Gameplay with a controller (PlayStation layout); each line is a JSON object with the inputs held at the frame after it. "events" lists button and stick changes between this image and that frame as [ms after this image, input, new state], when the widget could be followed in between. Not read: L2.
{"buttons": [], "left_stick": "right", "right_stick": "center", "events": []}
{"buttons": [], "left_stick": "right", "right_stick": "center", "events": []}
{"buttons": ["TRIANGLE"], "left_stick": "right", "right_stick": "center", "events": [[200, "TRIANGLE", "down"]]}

***

#### EXERCISE DESCRIPTION
The response should be an exact repeat of the data above.

#### COMPLETED EXERCISE
Gameplay with a controller (PlayStation layout); each line is a JSON object with the inputs held at the frame after it. "events" lists button and stick changes between this image and that frame as [ms after this image, input, new state], when the widget could be followed in between. Not read: L2.
{"buttons": [], "left_stick": "right", "right_stick": "center", "events": []}
{"buttons": [], "left_stick": "right", "right_stick": "center", "events": []}
{"buttons": ["TRIANGLE"], "left_stick": "right", "right_stick": "center", "events": [[200, "TRIANGLE", "down"]]}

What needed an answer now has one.